DIED. CHARLES BROWN, 82, understated former chairman and CEO of American Telephone & Telegraph Co. (AT&T), who headed the company during the historic breakup of Ma Bell; in Richmond, Va. Brown, who spent his entire 40-year career at the company, opposed the breakup. But in 1982 he and his board settled an antitrust suit that split the world's largest company into eight parts--AT&T, with a long-distance and phone-equipment business, and seven Baby Bells.
DIED. C.Z. GUEST, 83, avatar of high society and syndicated gardening columnist; in Old Westbury, N.Y. After a rebellious youthful turn as a show girl (and posing nude for Diego Rivera), she married the heir to a steel fortune in 1947 on Ernest Hemingway's Havana plantation and went on to become a mainstay of society columns and best-dressed lists for years.
DIED. DONALD GRIFFIN, 88, animal behaviorist who was considered the father of animal-consciousness research; in Lexington, Mass. His 1976 book, The Question of Animal Awareness, revolutionized the study of animal behavior by arguing that animals have the capacity for thought and reason, a notion that was previously taboo.
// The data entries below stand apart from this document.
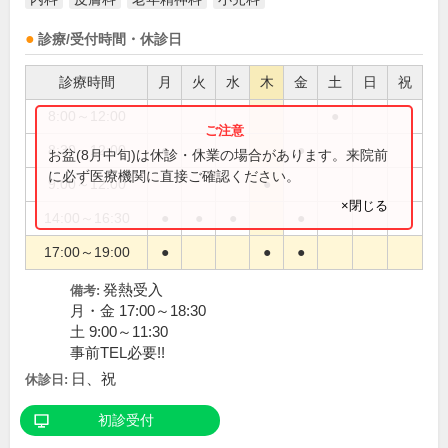
診療/受付時間・休診日
診療時間
月
火
水
木
金
土
日
祝
8:00～12:00
●
8:30～12:00
●
●
●
お盆(8月中旬)は休診・休業の場合があります。来院前
に必ず医療機関に直接ご確認ください。
9:00～12:00
●
×閉じる
14:00～16:30
●
●
●
●
17:00～19:00
●
●
●
発熱受入
備考:
月・金 17:00～18:30
土 9:00～11:30
事前TEL必要!!
日、祝
休診日:
初診受付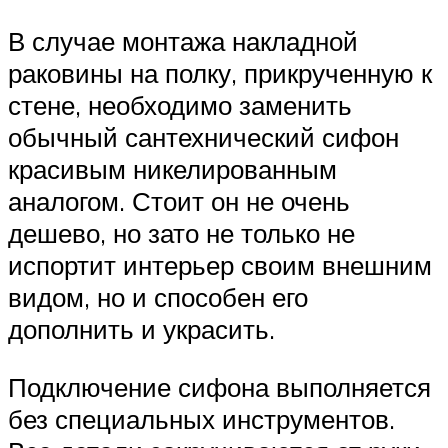
В случае монтажа накладной
раковины на полку, прикрученную к
стене, необходимо заменить
обычный сантехнический сифон
красивым никелированным
аналогом. Стоит он не очень
дешево, но зато не только не
испортит интерьер своим внешним
видом, но и способен его
дополнить и украсить.
Подключение сифона выполняется
без специальных инструментов.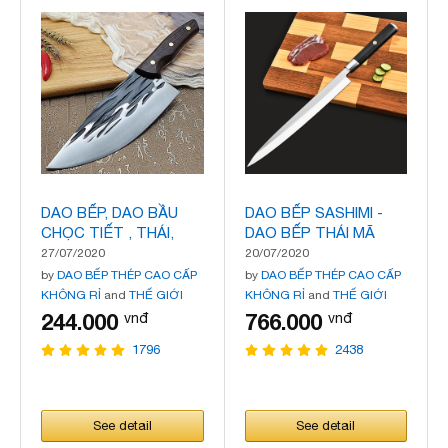
DAO BẾP, DAO BẦU
DAO BẾP SASHIMI -
CHỌC TIẾT , THÁI,
DAO BẾP THÁI MÃ
LỌC MÃ TR4
DT131
27/07/2020
20/07/2020
by
DAO BẾP THÉP CAO CẤP
by
DAO BẾP THÉP CAO CẤP
KHÔNG RỈ
and
THẾ GIỚI
KHÔNG RỈ
and
THẾ GIỚI
DAO BẾP
DAO BẾP
244.000
766.000
vnđ
vnđ
1796
2438
See detail
See detail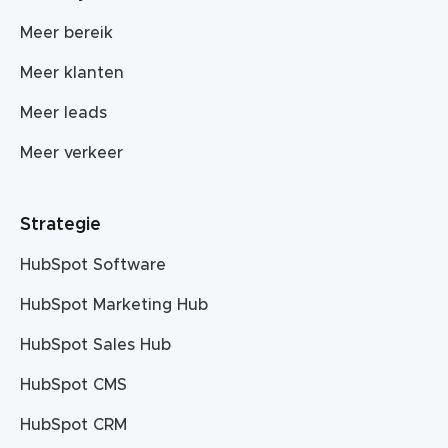
Meer bereik
Meer klanten
Meer leads
Meer verkeer
Strategie
HubSpot Software
HubSpot Marketing Hub
HubSpot Sales Hub
HubSpot CMS
HubSpot CRM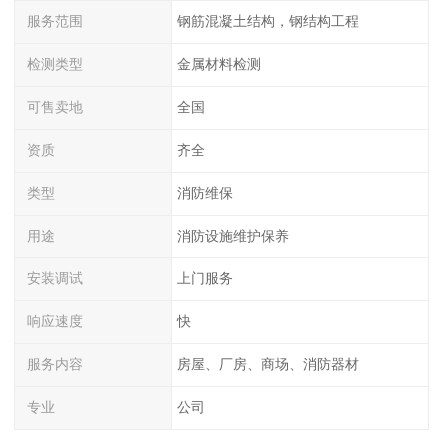
服务范围
钢筋混凝土结构，钢结构工程
检测类型
金属材料检测
可售卖地
全国
资质
齐全
类型
消防维保
用途
消防设施维护保养
安装调试
上门服务
响应速度
快
服务内容
房屋、厂房、商场、消防器材
专业
公司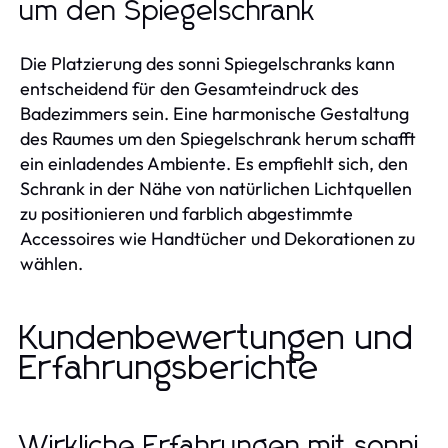
um den Spiegelschrank
Die Platzierung des sonni Spiegelschranks kann
entscheidend für den Gesamteindruck des
Badezimmers sein. Eine harmonische Gestaltung
des Raumes um den Spiegelschrank herum schafft
ein einladendes Ambiente. Es empfiehlt sich, den
Schrank in der Nähe von natürlichen Lichtquellen
zu positionieren und farblich abgestimmte
Accessoires wie Handtücher und Dekorationen zu
wählen.
Kundenbewertungen und
Erfahrungsberichte
Wirkliche Erfahrungen mit sonni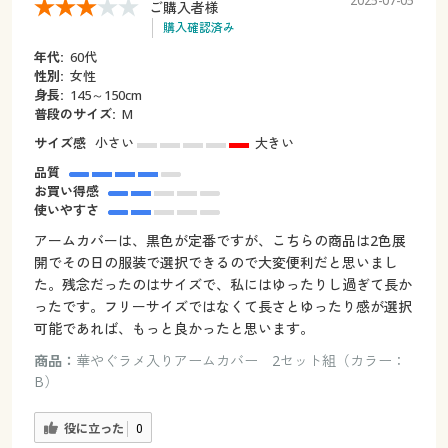
2025-07-05
ご購入者様
購入確認済み
年代:
60代
性別:
女性
身長:
145～150cm
普段のサイズ:
M
サイズ感
小さい
大きい
品質
お買い得感
使いやすさ
アームカバーは、黒色が定番ですが、こちらの商品は2色展
開でその日の服装で選択できるので大変便利だと思いまし
た。残念だったのはサイズで、私にはゆったりし過ぎて長か
ったです。フリーサイズではなくて長さとゆったり感が選択
可能であれば、もっと良かったと思います。
商品：
華やぐラメ入りアームカバー 2セット組（カラー：
B）
役に立った
0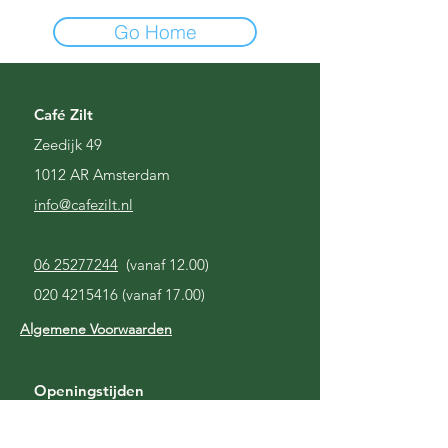
Go Home
Café Zilt
Zeedijk 49
1012 AR Amsterdam
i
nfo@cafezilt.nl
06 25277244
(vanaf 12.00)
020 4215416
(vanaf 17.00)
Algemene Voorwaarden
Openingstijden
Gesloten
Maandag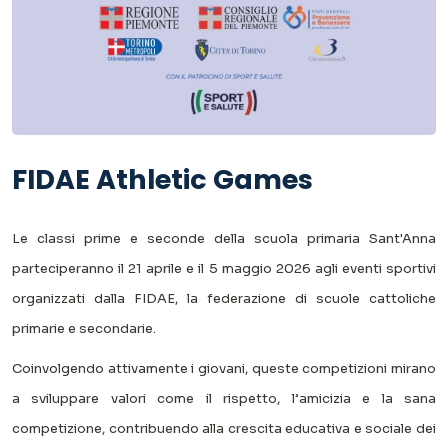
FIDAE Athletic Games
Le classi prime e seconde della scuola primaria Sant'Anna
parteciperanno il 21 aprile e il 5 maggio 2026 agli eventi sportivi
organizzati dalla FIDAE, la federazione di scuole cattoliche
primarie e secondarie.
Coinvolgendo attivamente i giovani, queste competizioni mirano
a sviluppare valori come il rispetto, l’amicizia e la sana
competizione, contribuendo alla crescita educativa e sociale dei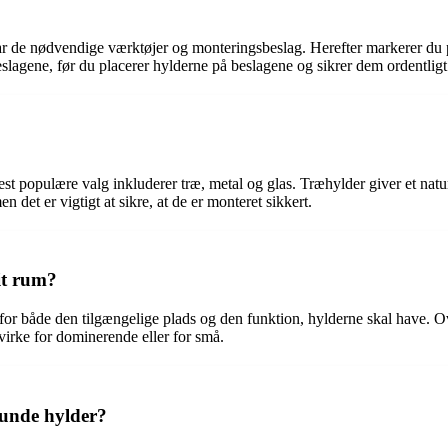
 har de nødvendige værktøjer og monteringsbeslag. Herefter markerer du 
slagene, før du placerer hylderne på beslagene og sikrer dem ordentligt
st populære valg inkluderer træ, metal og glas. Træhylder giver et natu
n det er vigtigt at sikre, at de er monteret sikkert.
it rum?
de for både den tilgængelige plads og den funktion, hylderne skal have.
virke for dominerende eller for små.
runde hylder?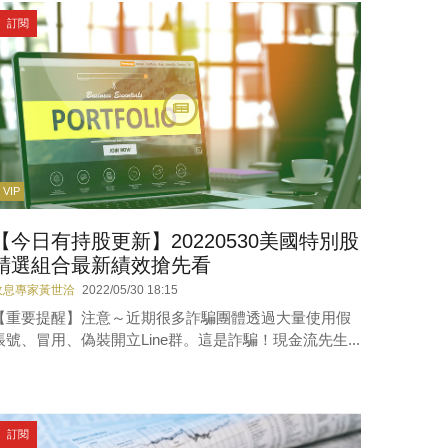
訂閱
VIP
【今日有持股更新】20220530美國特別股
精選組合最新績效搶先看
收息專家黃世洽
2022/05/30 18:15
【重要提醒】注意～近期很多詐騙團體透過大量使用假
帳號、冒用、偽裝開立Line群。這是詐騙！現金流先生...
訂閱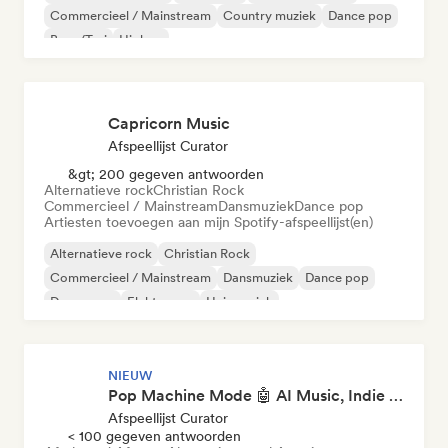
Commercieel / Mainstream
Country muziek
Dance pop
Boor/Trui
Hiphop
Capricorn Music
Afspeellijst Curator
&gt; 200 gegeven antwoorden
Alternatieve rock
Christian Rock
Commercieel / Mainstream
Dansmuziek
Dance pop
Artiesten toevoegen aan mijn Spotify-afspeellijst(en)
Alternatieve rock
Christian Rock
Commercieel / Mainstream
Dansmuziek
Dance pop
Droompop
Elektropop
Huismuziek
NIEUW
Pop Machine Mode 🤖 AI Music, Indie Pop & Dream Pop
Afspeellijst Curator
< 100 gegeven antwoorden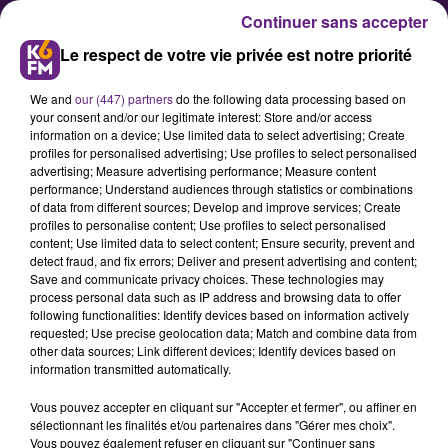
Continuer sans accepter
Le respect de votre vie privée est notre priorité
We and
our (447) partners
do the following data processing based on
your consent and/or our legitimate interest: Store and/or access
information on a device; Use limited data to select advertising; Create
profiles for personalised advertising; Use profiles to select personalised
advertising; Measure advertising performance; Measure content
Le nombre de mariages a été
performance; Understand audiences through statistics or combinations
of data from different sources; Develop and improve services; Create
divisé par deux en cinquante ans
profiles to personalise content; Use profiles to select personalised
en Bourgogne-Franche-Comté
content; Use limited data to select content; Ensure security, prevent and
detect fraud, and fix errors; Deliver and present advertising and content;
Save and communicate privacy choices. These technologies may
process personal data such as IP address and browsing data to offer
Alors que la saison des mariages
following functionalities: Identify devices based on information actively
débute, une étude de l’Insee met en
requested; Use precise geolocation data; Match and combine data from
other data sources; Link different devices; Identify devices based on
lumière une tendance de fond en
information transmitted automatically.
Bourgogne-Franche-Comté : le
Vous pouvez accepter en cliquant sur "Accepter et fermer", ou affiner en
nombre d’unions a été divisé par
sélectionnant les finalités et/ou partenaires dans "Gérer mes choix".
deux en cinquante ans. Les
Vous pouvez également refuser en cliquant sur "Continuer sans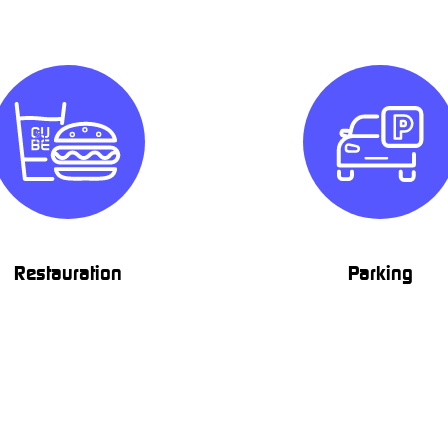
Restauration
Parking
DIED. IRV KUPCINET, 91, longtime Chicago Sun-Times gossip columnist; in Chicago. From its debut in January 1943 to its final appearance just four days before his death, "Kup's Column"--often reported from his de facto office, a booth in the Pump Room at Chicago's Omni Ambassador East Hotel--chronicled, with a gentle, often adoring touch, the lives of Hollywood starlets, local politicos, tycoons and princes.
DIED. MARVIN SMITH, 93, Kentucky-born photographer who documented life in Harlem from the 1930s to the '60s; in New York City. He and his twin brother Morgan were inseparable--they married twin sisters in a double wedding and divorced them on the same day three years later--and together they photographed celebrities like Jackie Robinson, Nat King Cole and Sidney Poitier, as well as moments of everyday life in Harlem.
DIED. PENNY SINGLETON, 95, movie, TV and radio actress best known for her role as Blondie in 28 films from 1938 to 1950 based on the popular comic strip and later as the voice of a space-age family matriarch in the TV cartoon show The Jetsons; in Los Angeles.